=== Section Start ===
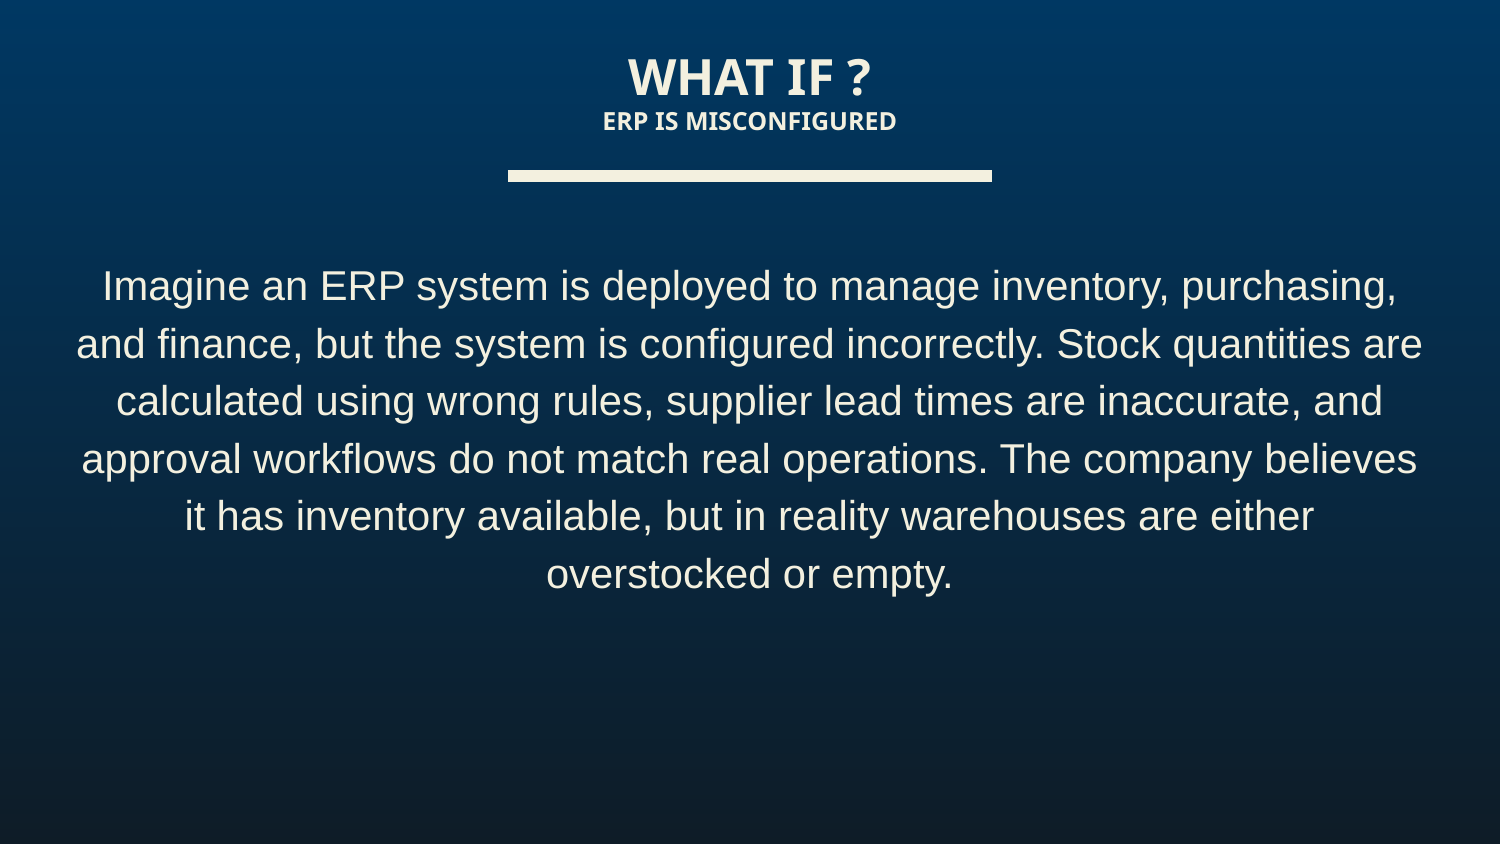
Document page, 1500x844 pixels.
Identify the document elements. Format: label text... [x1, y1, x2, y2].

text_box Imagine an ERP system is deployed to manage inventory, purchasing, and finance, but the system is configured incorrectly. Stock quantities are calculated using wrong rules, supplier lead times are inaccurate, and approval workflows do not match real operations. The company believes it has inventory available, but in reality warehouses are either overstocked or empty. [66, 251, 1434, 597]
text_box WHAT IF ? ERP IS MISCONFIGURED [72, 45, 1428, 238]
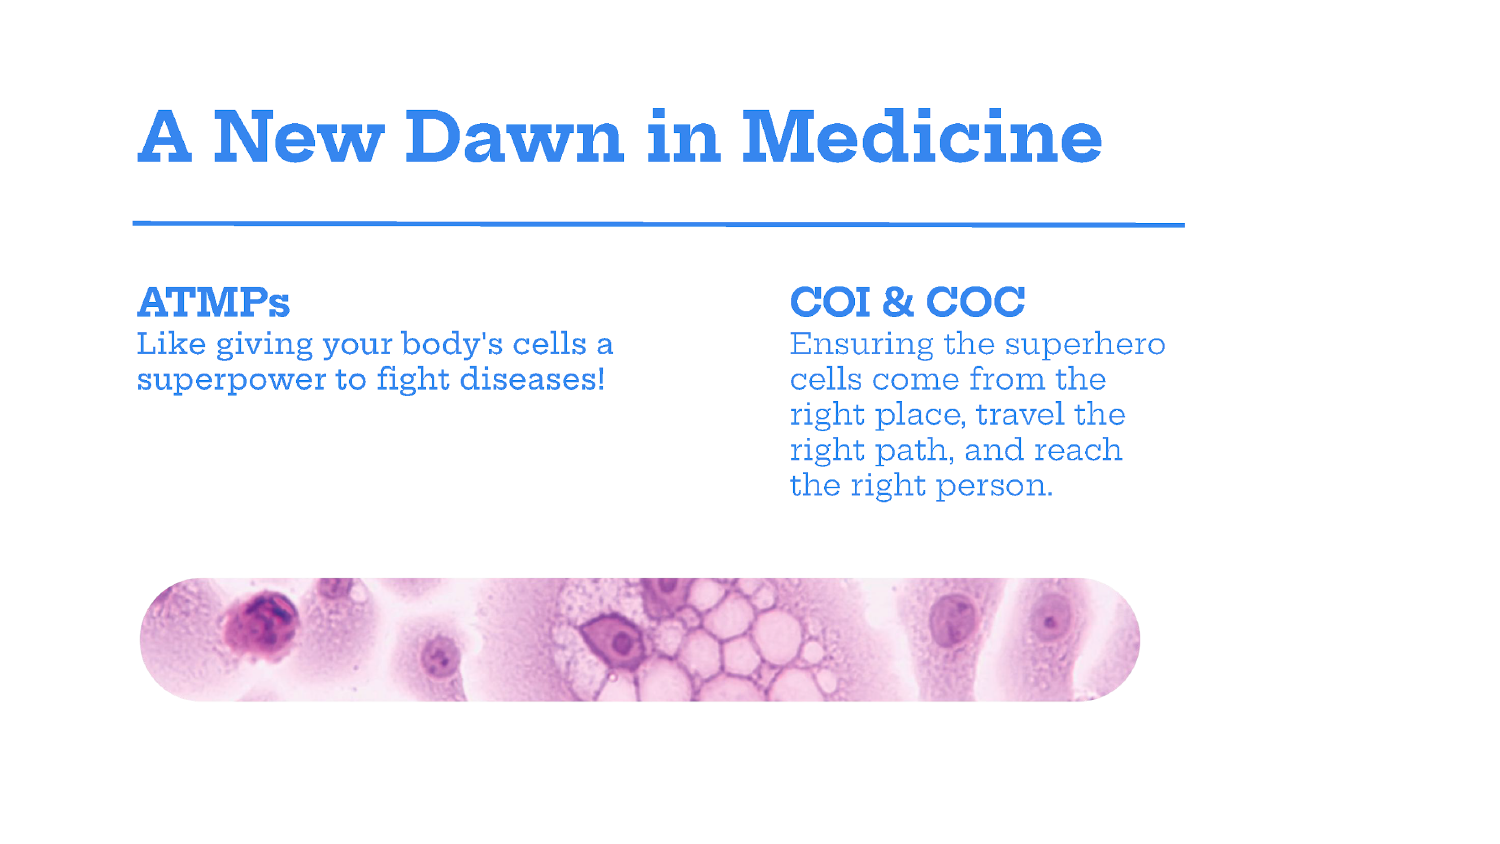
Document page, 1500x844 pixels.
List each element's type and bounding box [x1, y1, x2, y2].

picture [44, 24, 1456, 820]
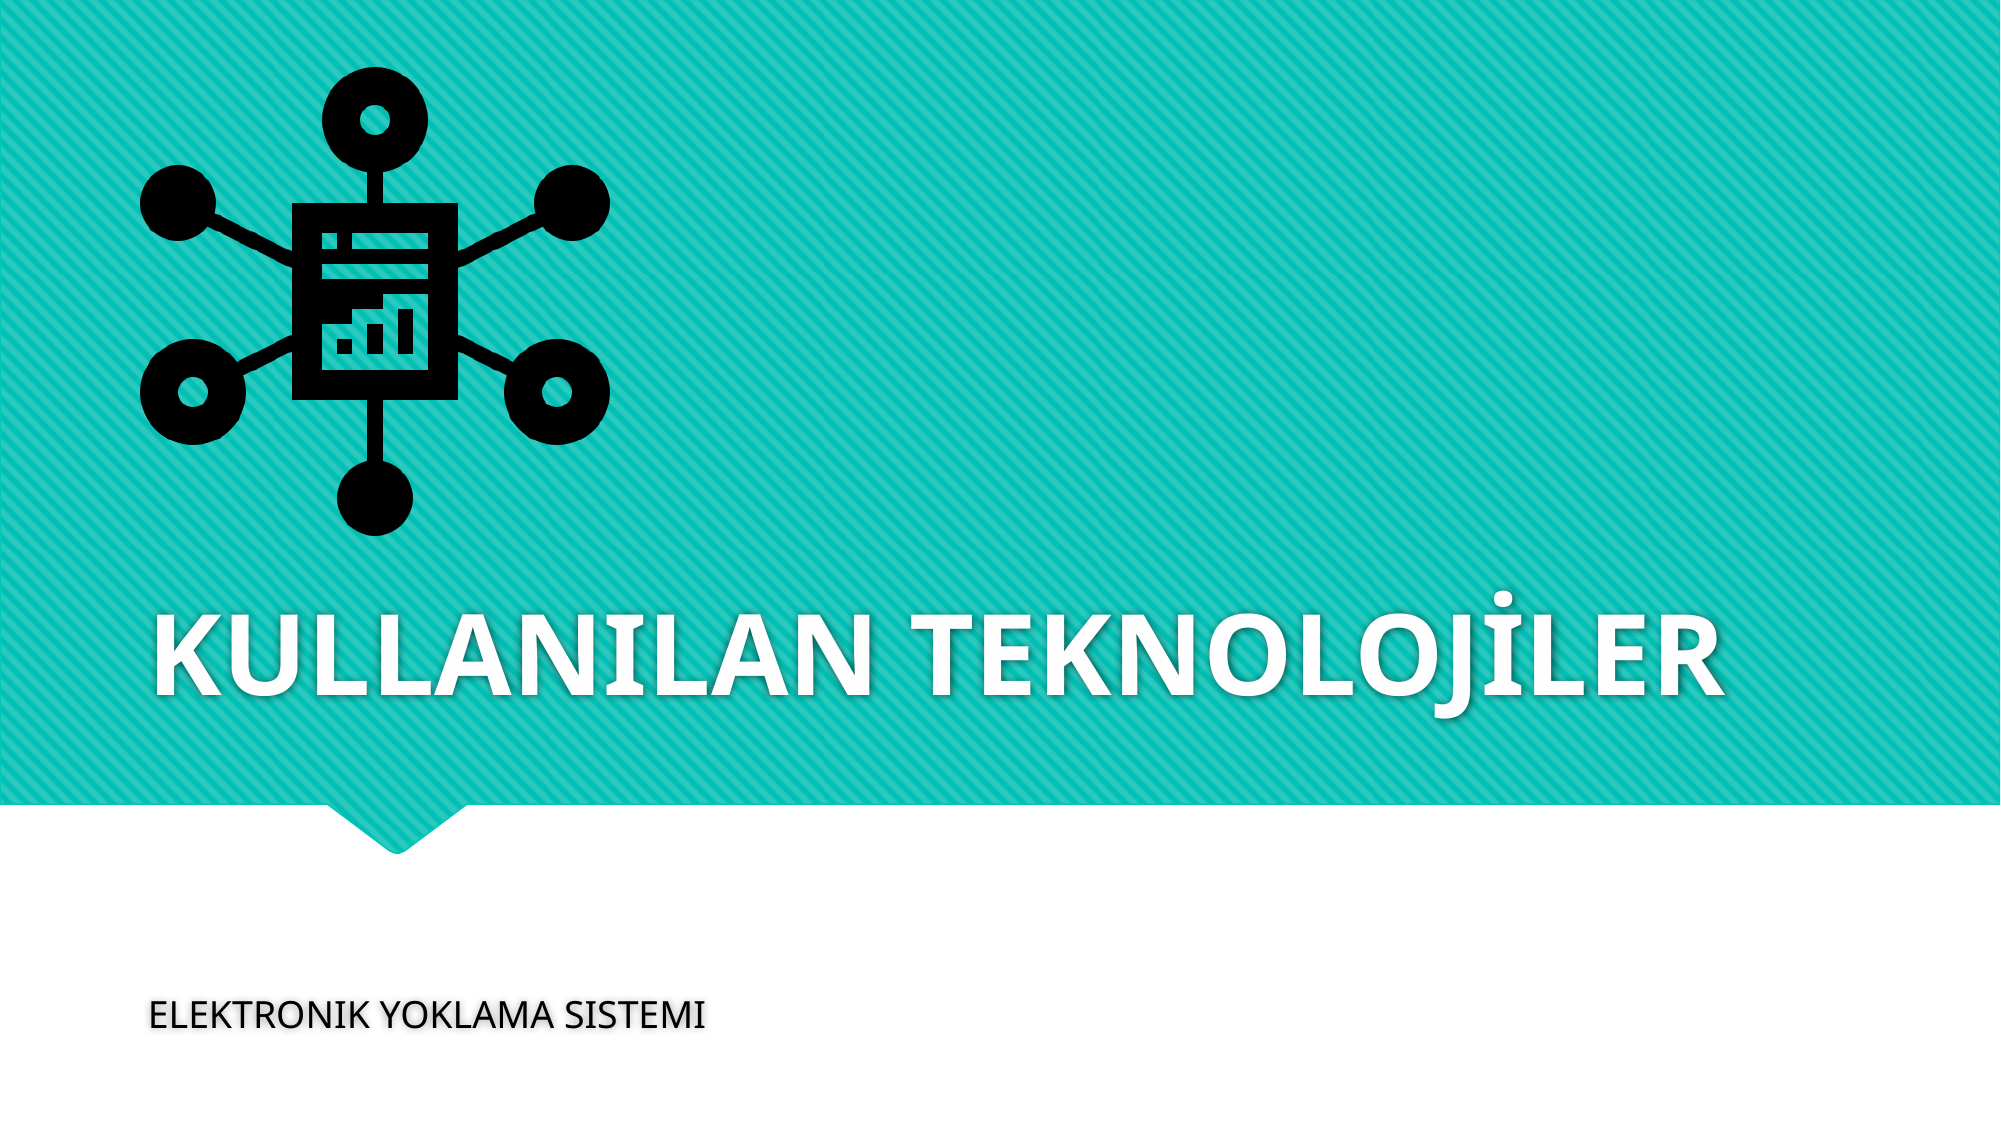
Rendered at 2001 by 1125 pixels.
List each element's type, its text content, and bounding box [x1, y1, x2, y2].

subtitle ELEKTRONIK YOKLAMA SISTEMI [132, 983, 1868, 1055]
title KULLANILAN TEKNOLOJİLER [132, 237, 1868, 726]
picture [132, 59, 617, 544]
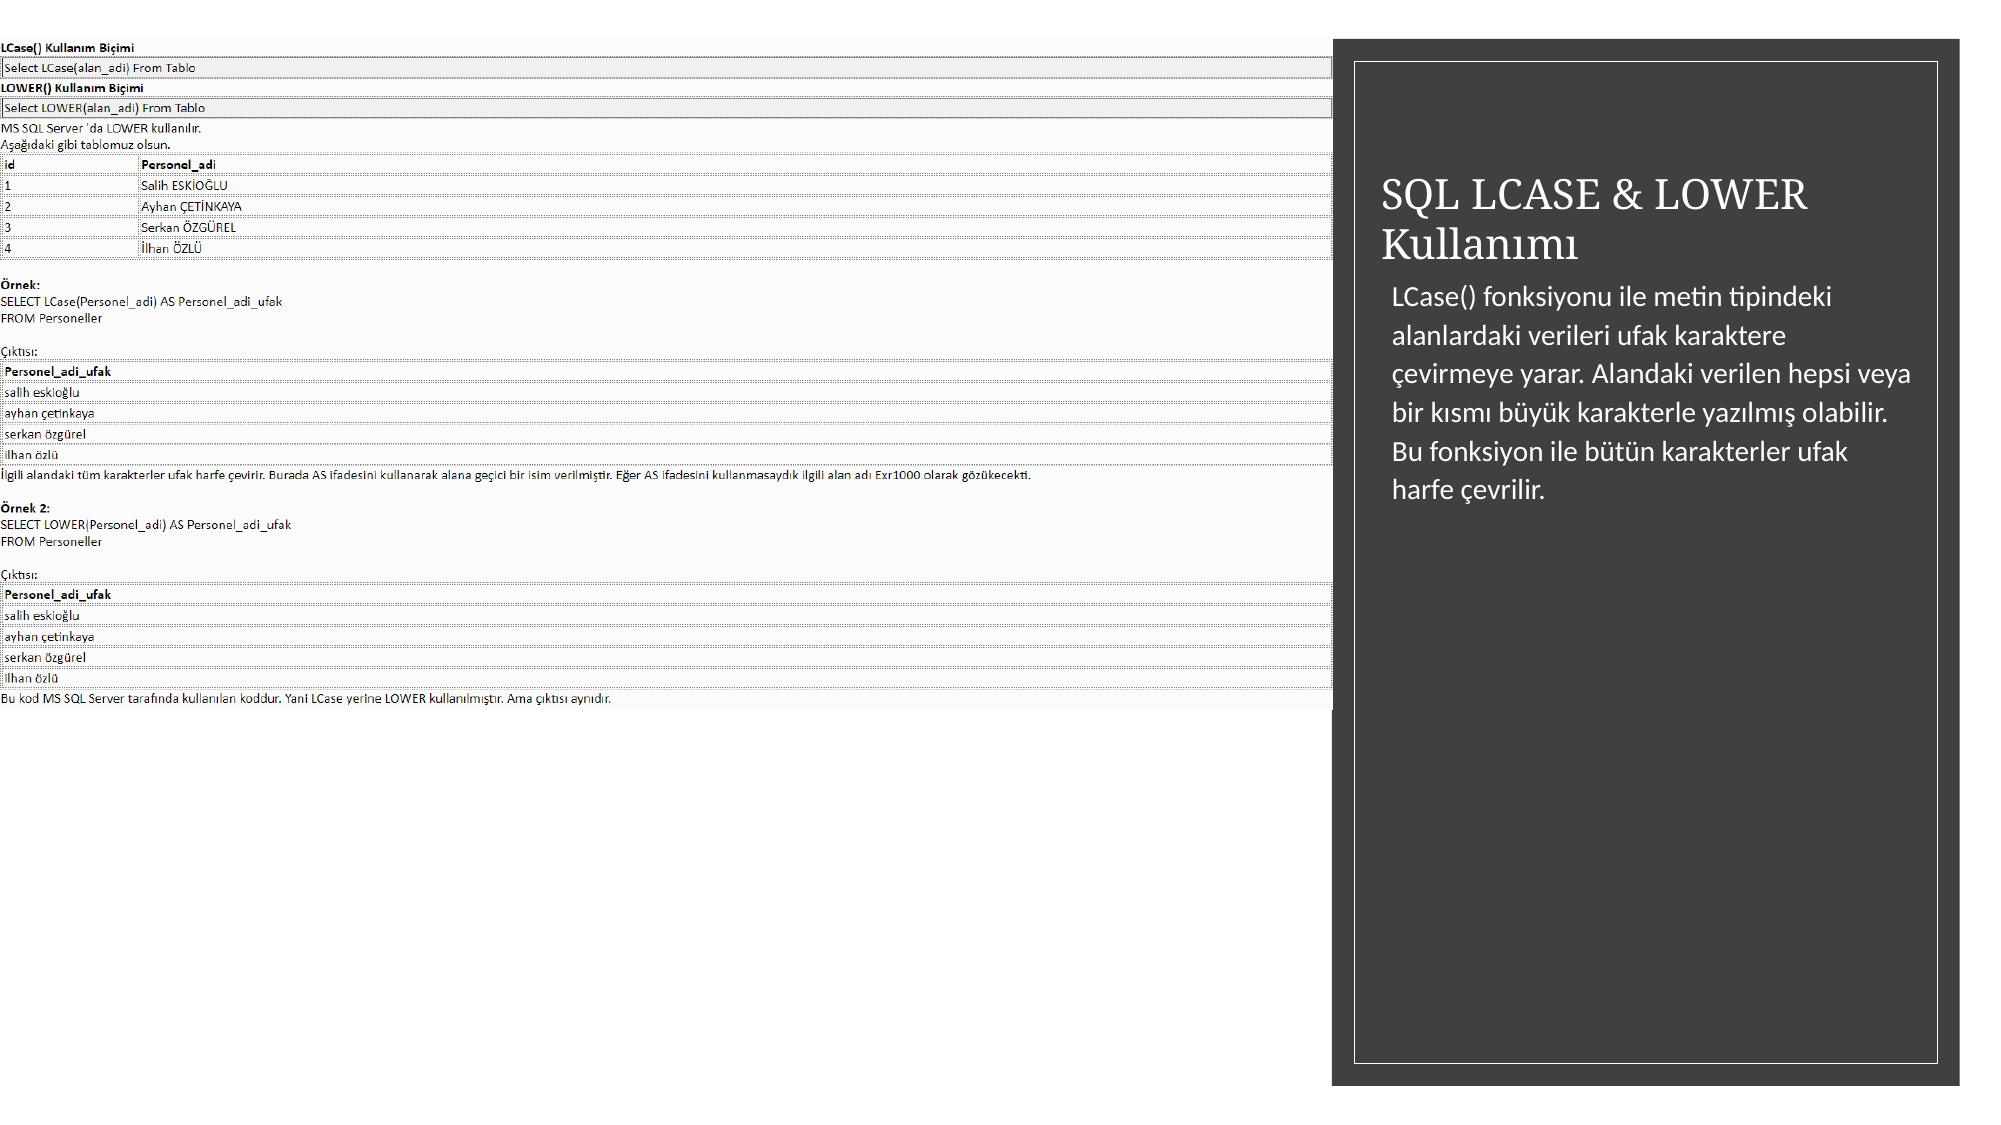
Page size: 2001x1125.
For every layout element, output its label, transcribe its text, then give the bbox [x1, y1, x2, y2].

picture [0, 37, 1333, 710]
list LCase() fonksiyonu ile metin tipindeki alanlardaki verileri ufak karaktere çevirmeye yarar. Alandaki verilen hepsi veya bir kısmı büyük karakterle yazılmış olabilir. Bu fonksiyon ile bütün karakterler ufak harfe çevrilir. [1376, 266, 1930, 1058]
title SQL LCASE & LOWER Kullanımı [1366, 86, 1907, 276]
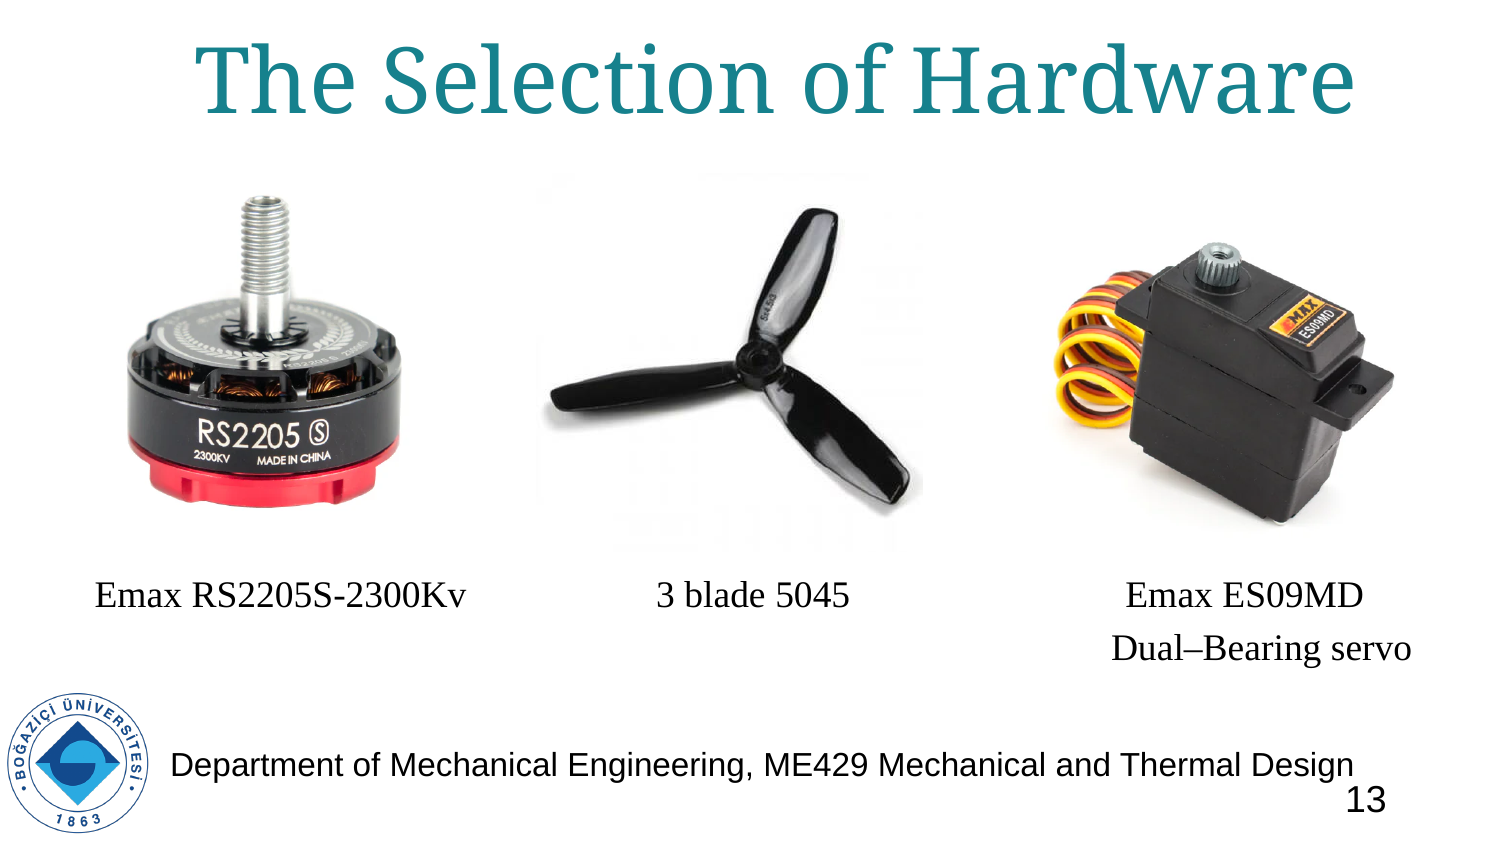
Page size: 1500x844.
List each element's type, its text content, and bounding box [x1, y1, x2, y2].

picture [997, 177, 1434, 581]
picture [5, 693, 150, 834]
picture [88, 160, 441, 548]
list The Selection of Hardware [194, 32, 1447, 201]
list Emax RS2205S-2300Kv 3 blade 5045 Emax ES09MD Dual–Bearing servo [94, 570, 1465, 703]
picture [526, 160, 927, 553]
=== Section End ===
_What the task asks_
In the copy, include each entry exactly as written and none of the pictures.

_Solution for this exercise_
Document page, 1500x844 pixels.
Identify the document elements. Format: label text... [x1, y1, x2, y2].

text_box Imagine an ERP system is deployed to manage inventory, purchasing, and finance, but the system is configured incorrectly. Stock quantities are calculated using wrong rules, supplier lead times are inaccurate, and approval workflows do not match real operations. The company believes it has inventory available, but in reality warehouses are either overstocked or empty. [66, 251, 1434, 597]
text_box WHAT IF ? ERP IS MISCONFIGURED [72, 45, 1428, 238]
Document page, 1500x844 pixels.
List each element's type and bounding box [x1, y1, x2, y2].

picture [44, 24, 1456, 820]
Rendered at 2001 by 1125 pixels.
List each element's type, its text content, and bounding box [x1, y1, x2, y2].

subtitle ELEKTRONIK YOKLAMA SISTEMI [132, 983, 1868, 1055]
title KULLANILAN TEKNOLOJİLER [132, 237, 1868, 726]
picture [132, 59, 617, 544]
Page size: 2001x1125.
For every layout element, output its label, transcribe its text, then give the bbox [x1, y1, x2, y2].

picture [0, 37, 1333, 710]
list LCase() fonksiyonu ile metin tipindeki alanlardaki verileri ufak karaktere çevirmeye yarar. Alandaki verilen hepsi veya bir kısmı büyük karakterle yazılmış olabilir. Bu fonksiyon ile bütün karakterler ufak harfe çevrilir. [1376, 266, 1930, 1058]
title SQL LCASE & LOWER Kullanımı [1366, 86, 1907, 276]
Page size: 1500x844.
List each element's type, its text content, and bounding box [x1, y1, x2, y2].

picture [997, 177, 1434, 581]
picture [5, 693, 150, 834]
picture [88, 160, 441, 548]
list The Selection of Hardware [194, 32, 1447, 201]
list Emax RS2205S-2300Kv 3 blade 5045 Emax ES09MD Dual–Bearing servo [94, 570, 1465, 703]
picture [526, 160, 927, 553]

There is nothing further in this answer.